A SUCESSÃO DE LULA

Brasil. Corrupção aquece debate presidencial

por Gonçalo Venâncio
14.09.2010

Instantâneos das presidenciais a 20 dias das eleições. Como será o Brasil depois de Lula? Com Dilma ou com Serra?

"Break a leg!", dizem os anglófonos numa manifestação de desejo de boa sorte. Se alguém no staff de Dilma Rousseff fez a mesma formulação, a propósito da participação da candidata presidencial no debate de domingo, esse desejo teve uma concretização demasiado literal: Dilma conseguiu não perder o debate para o seu principal adversário, José Serra, do PSDB, mas torceu o pé direito e apareceu nas acções de campanha de ontem com meia perna imobilizada por uma bota ortopédica. "Nada de grave", atestou o médico que assistiu a protegida de Lula da Silva.
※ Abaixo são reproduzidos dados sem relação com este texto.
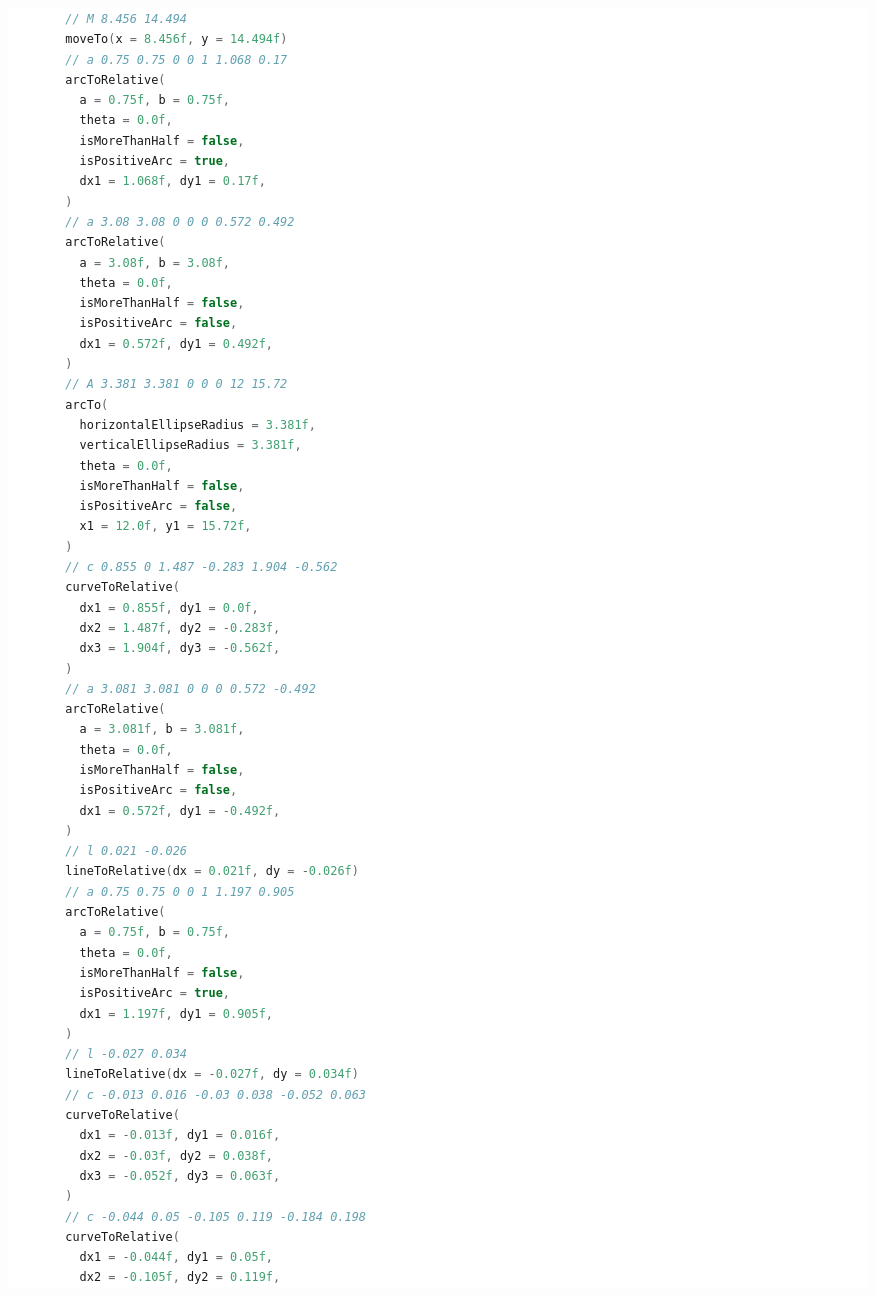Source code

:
 ```kotlin
        // M 8.456 14.494
        moveTo(x = 8.456f, y = 14.494f)
        // a 0.75 0.75 0 0 1 1.068 0.17
        arcToRelative(
          a = 0.75f, b = 0.75f,
          theta = 0.0f,
          isMoreThanHalf = false,
          isPositiveArc = true,
          dx1 = 1.068f, dy1 = 0.17f,
        )
        // a 3.08 3.08 0 0 0 0.572 0.492
        arcToRelative(
          a = 3.08f, b = 3.08f,
          theta = 0.0f,
          isMoreThanHalf = false,
          isPositiveArc = false,
          dx1 = 0.572f, dy1 = 0.492f,
        )
        // A 3.381 3.381 0 0 0 12 15.72
        arcTo(
          horizontalEllipseRadius = 3.381f,
          verticalEllipseRadius = 3.381f,
          theta = 0.0f,
          isMoreThanHalf = false,
          isPositiveArc = false,
          x1 = 12.0f, y1 = 15.72f,
        )
        // c 0.855 0 1.487 -0.283 1.904 -0.562
        curveToRelative(
          dx1 = 0.855f, dy1 = 0.0f,
          dx2 = 1.487f, dy2 = -0.283f,
          dx3 = 1.904f, dy3 = -0.562f,
        )
        // a 3.081 3.081 0 0 0 0.572 -0.492
        arcToRelative(
          a = 3.081f, b = 3.081f,
          theta = 0.0f,
          isMoreThanHalf = false,
          isPositiveArc = false,
          dx1 = 0.572f, dy1 = -0.492f,
        )
        // l 0.021 -0.026
        lineToRelative(dx = 0.021f, dy = -0.026f)
        // a 0.75 0.75 0 0 1 1.197 0.905
        arcToRelative(
          a = 0.75f, b = 0.75f,
          theta = 0.0f,
          isMoreThanHalf = false,
          isPositiveArc = true,
          dx1 = 1.197f, dy1 = 0.905f,
        )
        // l -0.027 0.034
        lineToRelative(dx = -0.027f, dy = 0.034f)
        // c -0.013 0.016 -0.03 0.038 -0.052 0.063
        curveToRelative(
          dx1 = -0.013f, dy1 = 0.016f,
          dx2 = -0.03f, dy2 = 0.038f,
          dx3 = -0.052f, dy3 = 0.063f,
        )
        // c -0.044 0.05 -0.105 0.119 -0.184 0.198
        curveToRelative(
          dx1 = -0.044f, dy1 = 0.05f,
          dx2 = -0.105f, dy2 = 0.119f,
```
Tanto física como politicamente, Dilma continua em boa forma.

No serão de domingo, os brasileiros tiveram direito a mais um capítulo da novela política que acabará com a eleição do novo inquilino do Palácio do Planalto, previsivelmente a 3 de Outubro, data da primeira volta. Num debate aceso, Dilma e Serra trocaram acusações duras sobre o tema que tem dominado os últimos dias de campanha: a corrupção. A revista "Veja" noticiou o envolvimento do filho da ministra-chefe da Casa Civil Erenice Guerra - sucessora de Dilma - num esquema de tráfico de influências em que, beneficiando da posição da mãe, ganharia comissões em contratos fechados entre empresas privadas e o governo federal.

"A democracia do PT e de Dilma é a democracia de usar o aparato legal para proteger os companheiros e atacar os adversários" disparou o tucano José Serra, aludindo também a um caso de quebra de sigilo fiscal de elementos do PSDB. A petista Dilma defendeu-se como pôde, afirmando que as denúncias da "Veja" têm de ser investigadas e, a confirmarem-se, punidas, "doa a quem doer".
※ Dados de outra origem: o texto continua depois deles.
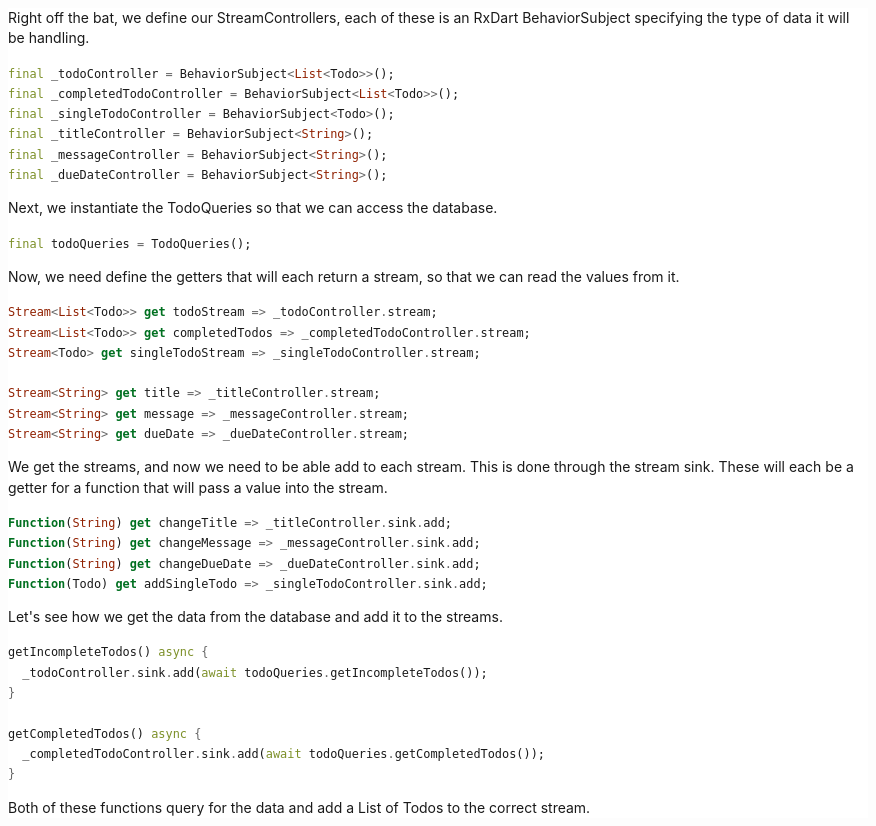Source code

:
 ```dart

```

Right off the bat, we define our StreamControllers, each of these is an RxDart BehaviorSubject specifying the type of data it will be handling.

```dart
final _todoController = BehaviorSubject<List<Todo>>();
final _completedTodoController = BehaviorSubject<List<Todo>>();
final _singleTodoController = BehaviorSubject<Todo>();
final _titleController = BehaviorSubject<String>();
final _messageController = BehaviorSubject<String>();
final _dueDateController = BehaviorSubject<String>();
```

Next, we instantiate the TodoQueries so that we can access the database.

```dart
final todoQueries = TodoQueries();
```

Now, we need define the getters that will each return a stream, so that we can read the values from it.

```dart
Stream<List<Todo>> get todoStream => _todoController.stream;
Stream<List<Todo>> get completedTodos => _completedTodoController.stream;
Stream<Todo> get singleTodoStream => _singleTodoController.stream;

Stream<String> get title => _titleController.stream;
Stream<String> get message => _messageController.stream;
Stream<String> get dueDate => _dueDateController.stream;
```

We get the streams, and now we need to be able add to each stream. This is done through the stream sink. These will each be a getter for a function that will pass a value into the stream.

```dart
Function(String) get changeTitle => _titleController.sink.add;
Function(String) get changeMessage => _messageController.sink.add;
Function(String) get changeDueDate => _dueDateController.sink.add;
Function(Todo) get addSingleTodo => _singleTodoController.sink.add;
```

Let's see how we get the data from the database and add it to the streams.

```dart
getIncompleteTodos() async {
  _todoController.sink.add(await todoQueries.getIncompleteTodos());
}

getCompletedTodos() async {
  _completedTodoController.sink.add(await todoQueries.getCompletedTodos());
}
```

Both of these functions query for the data and add a List of Todos to the correct stream.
Revelações capazes de afectar a dinâmica da mulher que os marketeers tentam vender como a Lula de saias?
"Não creio. A candidatura de Dilma reflecte aquilo que foi a administração Lula: um governo teflon, onde nada gruda" explica ao i Marcus Vinicius Freitas. "Além do mais, a população está mais preocupada com saúde, educação e habitação e não liga a estes casos de corrupção porque, no fim de contas, pensa que todos os políticos são corruptos", acrescenta o professor de Relações Internacionais da Fundação Armando Alvares Penteado (FAAP).

Que Brasil depois de Lula? Dilma, a “Joana d' Arc da guerrilha", segue à frente nas sondagens com 50% das intenções de voto e pode pôr um ponto final nas eleições, logo a 3 de Outubro. Ao mesmo tempo, com 27%, o ex-governador de São Paulo e ex-ministro da Saúde, José Serra, tenta diminuir a distância. Mas, para Marcus Freitas, parece estar a seguir uma estratégia errada: "Serra não apresenta medidas. Fala dos genéricos, dos genéricos e dos genéricos não sabendo como ligar-se com a população. E depois, tem outro problema. O PSDB não soube fazer oposição."
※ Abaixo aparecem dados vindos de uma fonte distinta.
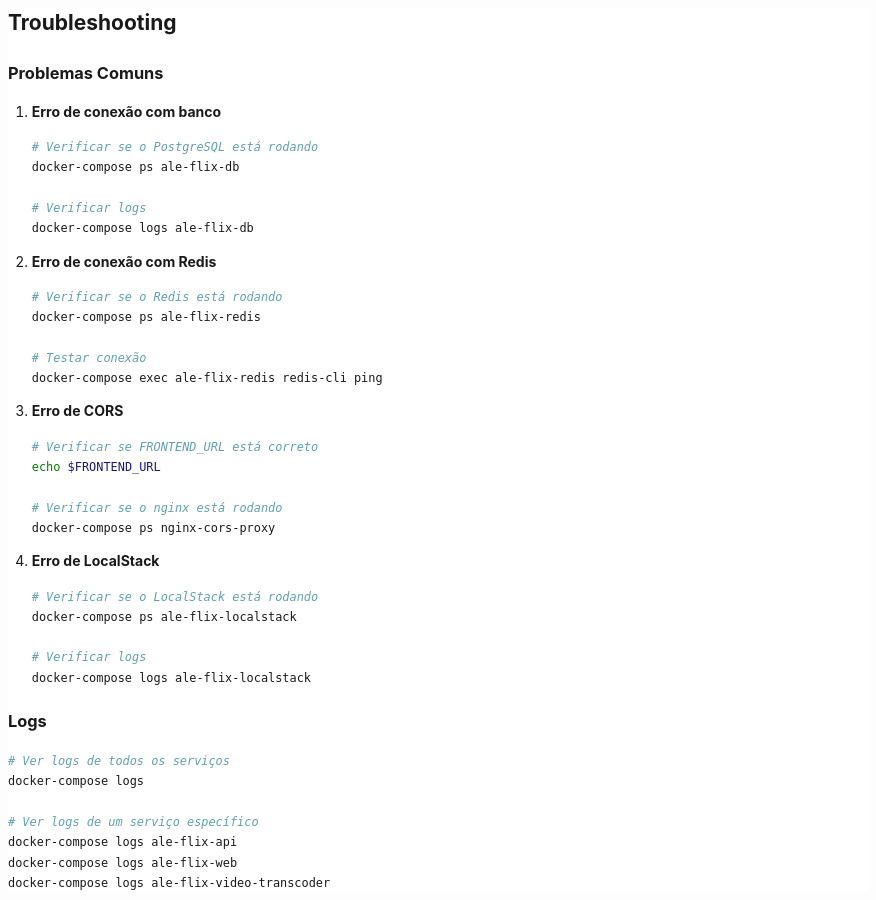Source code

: ## Troubleshooting

### Problemas Comuns

1. **Erro de conexão com banco**

   ```bash
   # Verificar se o PostgreSQL está rodando
   docker-compose ps ale-flix-db

   # Verificar logs
   docker-compose logs ale-flix-db
   ```

2. **Erro de conexão com Redis**

   ```bash
   # Verificar se o Redis está rodando
   docker-compose ps ale-flix-redis

   # Testar conexão
   docker-compose exec ale-flix-redis redis-cli ping
   ```

3. **Erro de CORS**

   ```bash
   # Verificar se FRONTEND_URL está correto
   echo $FRONTEND_URL

   # Verificar se o nginx está rodando
   docker-compose ps nginx-cors-proxy
   ```

4. **Erro de LocalStack**

   ```bash
   # Verificar se o LocalStack está rodando
   docker-compose ps ale-flix-localstack

   # Verificar logs
   docker-compose logs ale-flix-localstack
   ```

### Logs

```bash
# Ver logs de todos os serviços
docker-compose logs

# Ver logs de um serviço específico
docker-compose logs ale-flix-api
docker-compose logs ale-flix-web
docker-compose logs ale-flix-video-transcoder
```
Para o professor da FAAP, o próximo governo vai ter de lidar com dois problemas. O primeiro, de expectativas: "Quem sucede nestas condições não consegue ter o pé do tamanho da bota herdada", disse, numa referência aos mandatos de Lula. E o segundo, de consolidação de contas públicas em virtude do aumento das despesas e do próprio aparelho de Estado. Um problema completamente fora do debate porque, diz Marcus Freitas, "os dois partidos partilham a mesma agenda".

Mas, no governo, as diferenças seriam mais claras, explica o professor. Como seria um Brasil liderado pelo social-democrata Serra? "Mais intervencionista, sem dúvida. Com mais privatizações mas mais intervenção do Estado e favorecimento de determinados sectores industriais." No domingo, poucas foram as intervenções de Dilma em que Lula não tivesse sido chamado. É a Dilma que compete fazer o terceiro mandato de Lula. "Com Dilma não teremos nada de muito diferente. É business as usual" conclui Freitas.